Bei ihrem älteren Sohn sieht sie bereits, wie gut ein Assistenzhund ihm und der ganzen Familie tut. Nurik hat eine andere Form des Autismus als Galin, das Asperger-Syndrom. Obwohl er sehr intelligent ist, fällt es ihm schwer zu verstehen, was andere denken und fühlen. Dadurch weiß er oft nicht, wie er sich im Kontakt mit anderen verhalten soll. „Nurik ist viel offener geworden, seit er seinen Königspudel Freddie hat. Er hilft mehr im Haushalt mit und geht öfter an die frische Luft“, sagt Mutter Sabine. Der 15-Jährige nimmt seinen Hund sogar mit in die Schule. „Die Ruhe des Hundes strahlt auf Nurik ab. Im Unterricht ist er nicht mehr so zappelig wie früher“, erzählt sie.

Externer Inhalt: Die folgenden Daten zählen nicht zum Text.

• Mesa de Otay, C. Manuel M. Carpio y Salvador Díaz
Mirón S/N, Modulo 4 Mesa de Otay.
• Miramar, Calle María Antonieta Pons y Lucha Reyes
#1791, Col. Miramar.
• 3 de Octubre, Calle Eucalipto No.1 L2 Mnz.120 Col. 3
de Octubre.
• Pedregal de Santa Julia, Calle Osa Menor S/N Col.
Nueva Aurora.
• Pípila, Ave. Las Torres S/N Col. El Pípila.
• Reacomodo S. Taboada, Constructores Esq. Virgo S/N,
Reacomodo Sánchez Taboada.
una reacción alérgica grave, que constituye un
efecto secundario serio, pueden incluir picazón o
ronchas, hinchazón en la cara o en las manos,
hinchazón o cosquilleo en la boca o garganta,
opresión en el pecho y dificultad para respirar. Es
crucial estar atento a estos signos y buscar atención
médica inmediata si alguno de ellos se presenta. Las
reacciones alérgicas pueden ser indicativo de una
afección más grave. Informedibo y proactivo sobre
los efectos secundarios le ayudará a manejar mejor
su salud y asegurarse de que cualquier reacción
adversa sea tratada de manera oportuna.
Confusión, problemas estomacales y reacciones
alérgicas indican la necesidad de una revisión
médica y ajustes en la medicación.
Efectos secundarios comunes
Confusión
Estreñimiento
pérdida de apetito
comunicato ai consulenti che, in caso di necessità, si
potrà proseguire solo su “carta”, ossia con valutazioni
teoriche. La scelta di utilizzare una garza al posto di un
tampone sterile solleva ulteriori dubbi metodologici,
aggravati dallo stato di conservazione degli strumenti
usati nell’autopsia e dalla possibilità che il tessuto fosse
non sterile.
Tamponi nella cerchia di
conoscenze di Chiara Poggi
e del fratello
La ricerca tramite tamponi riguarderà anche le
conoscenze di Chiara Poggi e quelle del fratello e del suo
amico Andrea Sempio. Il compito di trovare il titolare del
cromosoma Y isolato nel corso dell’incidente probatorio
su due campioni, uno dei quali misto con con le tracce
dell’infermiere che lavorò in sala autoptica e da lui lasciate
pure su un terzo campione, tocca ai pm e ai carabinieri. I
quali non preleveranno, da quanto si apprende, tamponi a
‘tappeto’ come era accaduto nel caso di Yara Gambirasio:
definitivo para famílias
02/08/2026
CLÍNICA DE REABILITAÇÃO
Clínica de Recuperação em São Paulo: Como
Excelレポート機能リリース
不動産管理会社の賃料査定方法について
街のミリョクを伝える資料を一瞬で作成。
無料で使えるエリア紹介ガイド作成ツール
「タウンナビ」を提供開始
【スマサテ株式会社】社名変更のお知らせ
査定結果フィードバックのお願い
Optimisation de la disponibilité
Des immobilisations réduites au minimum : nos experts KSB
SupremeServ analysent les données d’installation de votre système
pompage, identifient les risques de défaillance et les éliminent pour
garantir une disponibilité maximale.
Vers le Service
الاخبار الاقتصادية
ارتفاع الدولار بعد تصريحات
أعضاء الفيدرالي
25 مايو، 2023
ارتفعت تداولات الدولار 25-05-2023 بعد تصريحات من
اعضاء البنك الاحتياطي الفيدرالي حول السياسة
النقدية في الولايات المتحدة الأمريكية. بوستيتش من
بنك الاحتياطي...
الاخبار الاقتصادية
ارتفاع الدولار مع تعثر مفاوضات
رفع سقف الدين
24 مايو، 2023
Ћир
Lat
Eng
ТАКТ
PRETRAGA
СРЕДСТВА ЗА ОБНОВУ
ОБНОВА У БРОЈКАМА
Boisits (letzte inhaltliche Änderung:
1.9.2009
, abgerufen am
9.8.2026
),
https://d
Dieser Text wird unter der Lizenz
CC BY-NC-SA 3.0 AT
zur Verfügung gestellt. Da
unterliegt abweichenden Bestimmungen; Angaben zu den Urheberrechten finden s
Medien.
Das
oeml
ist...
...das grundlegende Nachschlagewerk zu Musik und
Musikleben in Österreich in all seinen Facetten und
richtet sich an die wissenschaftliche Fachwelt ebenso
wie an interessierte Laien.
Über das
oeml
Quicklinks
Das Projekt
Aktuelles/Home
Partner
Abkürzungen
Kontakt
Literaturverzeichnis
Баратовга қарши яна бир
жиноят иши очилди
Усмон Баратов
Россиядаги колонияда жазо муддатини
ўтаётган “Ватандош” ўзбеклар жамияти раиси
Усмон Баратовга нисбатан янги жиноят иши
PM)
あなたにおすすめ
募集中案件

Genau so soll das bei Galin und Charlie werden, sobald der Goldendoodle fertig ausgebildet ist. Schon jetzt ist er für Galin ein ganz besonderer Freund. Am Nachmittag nach dem Training im Kaufhaus sitzt der Junge auf dem Sofa und blättert in einem Bilderbuch. Charlie trabt durch das Wohnzimmer, springt auf die Couch und macht es sich direkt neben Galin bequem. „Normalerweise darf sich niemand neben ihn setzen, wenn er liest, das wird ihm gleich zu viel“, sagt Nurik. Nur bei Charlie protestiert Galin nicht. Da ist es okay.